▶ **WHAT THE EXERCISE ASKS**
Exactly the lines from the opening of the data through the line containing "line: (1512, 104) -> (1766, 212), added" should be reproduced, please, with nothing added.

DATA EXCERPTS START

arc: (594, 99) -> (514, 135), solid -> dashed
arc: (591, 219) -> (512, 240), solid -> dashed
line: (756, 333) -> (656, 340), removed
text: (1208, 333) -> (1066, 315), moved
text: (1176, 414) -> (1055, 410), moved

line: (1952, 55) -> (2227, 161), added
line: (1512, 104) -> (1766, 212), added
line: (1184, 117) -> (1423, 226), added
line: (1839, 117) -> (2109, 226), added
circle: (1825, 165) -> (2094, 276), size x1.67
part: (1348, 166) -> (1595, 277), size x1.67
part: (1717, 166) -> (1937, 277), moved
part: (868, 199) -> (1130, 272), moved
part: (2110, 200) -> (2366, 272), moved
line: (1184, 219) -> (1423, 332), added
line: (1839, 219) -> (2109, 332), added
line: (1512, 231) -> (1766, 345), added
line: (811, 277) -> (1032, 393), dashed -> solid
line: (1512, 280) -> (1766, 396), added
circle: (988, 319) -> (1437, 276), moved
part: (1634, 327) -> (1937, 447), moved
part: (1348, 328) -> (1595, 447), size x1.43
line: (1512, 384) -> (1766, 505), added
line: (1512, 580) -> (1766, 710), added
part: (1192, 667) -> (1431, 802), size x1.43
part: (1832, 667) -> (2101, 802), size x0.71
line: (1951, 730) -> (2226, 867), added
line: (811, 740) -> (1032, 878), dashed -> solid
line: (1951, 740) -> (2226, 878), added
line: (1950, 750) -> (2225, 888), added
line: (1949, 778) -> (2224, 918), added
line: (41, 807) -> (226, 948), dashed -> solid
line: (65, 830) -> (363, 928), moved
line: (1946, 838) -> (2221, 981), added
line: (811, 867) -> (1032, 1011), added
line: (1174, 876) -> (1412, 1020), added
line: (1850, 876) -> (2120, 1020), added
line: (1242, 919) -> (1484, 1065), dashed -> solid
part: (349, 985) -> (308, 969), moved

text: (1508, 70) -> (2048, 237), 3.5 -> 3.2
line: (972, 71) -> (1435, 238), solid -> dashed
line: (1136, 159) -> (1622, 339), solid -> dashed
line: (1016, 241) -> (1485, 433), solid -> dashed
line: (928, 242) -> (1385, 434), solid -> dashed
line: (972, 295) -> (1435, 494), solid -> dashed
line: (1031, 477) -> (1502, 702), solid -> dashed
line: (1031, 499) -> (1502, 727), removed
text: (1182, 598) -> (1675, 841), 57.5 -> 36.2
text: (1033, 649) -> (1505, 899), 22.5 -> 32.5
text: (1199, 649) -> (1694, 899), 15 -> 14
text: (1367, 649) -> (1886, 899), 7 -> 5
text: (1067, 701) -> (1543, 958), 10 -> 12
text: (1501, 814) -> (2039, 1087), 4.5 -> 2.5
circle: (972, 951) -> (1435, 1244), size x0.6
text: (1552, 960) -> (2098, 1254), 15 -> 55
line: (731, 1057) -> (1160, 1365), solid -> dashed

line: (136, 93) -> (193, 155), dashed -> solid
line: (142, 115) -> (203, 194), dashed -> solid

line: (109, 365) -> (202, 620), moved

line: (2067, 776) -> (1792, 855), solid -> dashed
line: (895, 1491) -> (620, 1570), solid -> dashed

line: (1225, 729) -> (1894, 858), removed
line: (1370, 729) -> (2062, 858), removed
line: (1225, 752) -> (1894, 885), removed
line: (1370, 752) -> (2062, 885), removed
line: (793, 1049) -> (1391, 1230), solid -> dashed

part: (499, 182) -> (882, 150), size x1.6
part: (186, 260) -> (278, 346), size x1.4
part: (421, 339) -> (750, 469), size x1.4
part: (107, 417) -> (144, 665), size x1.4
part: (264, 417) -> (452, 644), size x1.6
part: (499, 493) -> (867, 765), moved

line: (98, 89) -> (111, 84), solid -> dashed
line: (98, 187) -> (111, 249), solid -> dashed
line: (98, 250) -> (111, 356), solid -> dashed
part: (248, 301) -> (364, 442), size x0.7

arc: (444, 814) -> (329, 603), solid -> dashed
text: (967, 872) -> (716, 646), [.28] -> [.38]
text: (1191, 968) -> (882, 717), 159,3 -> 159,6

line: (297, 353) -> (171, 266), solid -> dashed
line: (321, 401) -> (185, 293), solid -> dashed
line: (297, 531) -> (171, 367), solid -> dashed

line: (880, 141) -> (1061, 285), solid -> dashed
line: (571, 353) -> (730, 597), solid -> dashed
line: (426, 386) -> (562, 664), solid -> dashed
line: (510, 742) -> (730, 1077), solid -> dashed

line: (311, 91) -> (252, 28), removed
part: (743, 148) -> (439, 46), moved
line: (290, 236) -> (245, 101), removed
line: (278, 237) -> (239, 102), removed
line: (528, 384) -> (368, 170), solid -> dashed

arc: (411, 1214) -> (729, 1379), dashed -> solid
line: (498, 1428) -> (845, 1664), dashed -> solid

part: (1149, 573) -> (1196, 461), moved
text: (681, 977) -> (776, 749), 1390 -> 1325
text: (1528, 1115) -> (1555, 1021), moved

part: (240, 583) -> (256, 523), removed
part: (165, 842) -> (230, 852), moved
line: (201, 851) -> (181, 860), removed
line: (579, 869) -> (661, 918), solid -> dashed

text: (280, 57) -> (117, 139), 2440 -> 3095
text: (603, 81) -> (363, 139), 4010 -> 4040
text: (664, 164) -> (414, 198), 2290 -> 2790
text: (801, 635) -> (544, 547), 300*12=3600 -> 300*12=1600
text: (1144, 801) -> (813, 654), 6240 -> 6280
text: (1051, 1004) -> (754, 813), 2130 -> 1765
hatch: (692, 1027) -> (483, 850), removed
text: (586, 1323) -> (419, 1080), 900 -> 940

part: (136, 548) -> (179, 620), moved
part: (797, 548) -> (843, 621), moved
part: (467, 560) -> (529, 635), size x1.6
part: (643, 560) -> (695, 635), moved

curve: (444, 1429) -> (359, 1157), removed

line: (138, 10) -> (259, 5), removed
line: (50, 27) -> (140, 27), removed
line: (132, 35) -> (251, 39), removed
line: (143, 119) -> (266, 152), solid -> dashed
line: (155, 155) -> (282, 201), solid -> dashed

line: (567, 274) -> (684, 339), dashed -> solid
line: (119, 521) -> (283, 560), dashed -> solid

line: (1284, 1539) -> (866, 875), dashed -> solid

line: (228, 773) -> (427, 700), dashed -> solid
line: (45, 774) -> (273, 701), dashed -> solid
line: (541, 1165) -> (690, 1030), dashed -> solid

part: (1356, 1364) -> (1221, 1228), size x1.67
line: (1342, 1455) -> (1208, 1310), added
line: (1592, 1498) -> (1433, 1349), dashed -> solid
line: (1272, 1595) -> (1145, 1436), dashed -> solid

DATA EXCERPTS END

▶ **RESULT OF THIS TASK**
arc: (594, 99) -> (514, 135), solid -> dashed
arc: (591, 219) -> (512, 240), solid -> dashed
line: (756, 333) -> (656, 340), removed
text: (1208, 333) -> (1066, 315), moved
text: (1176, 414) -> (1055, 410), moved

line: (1952, 55) -> (2227, 161), added
line: (1512, 104) -> (1766, 212), added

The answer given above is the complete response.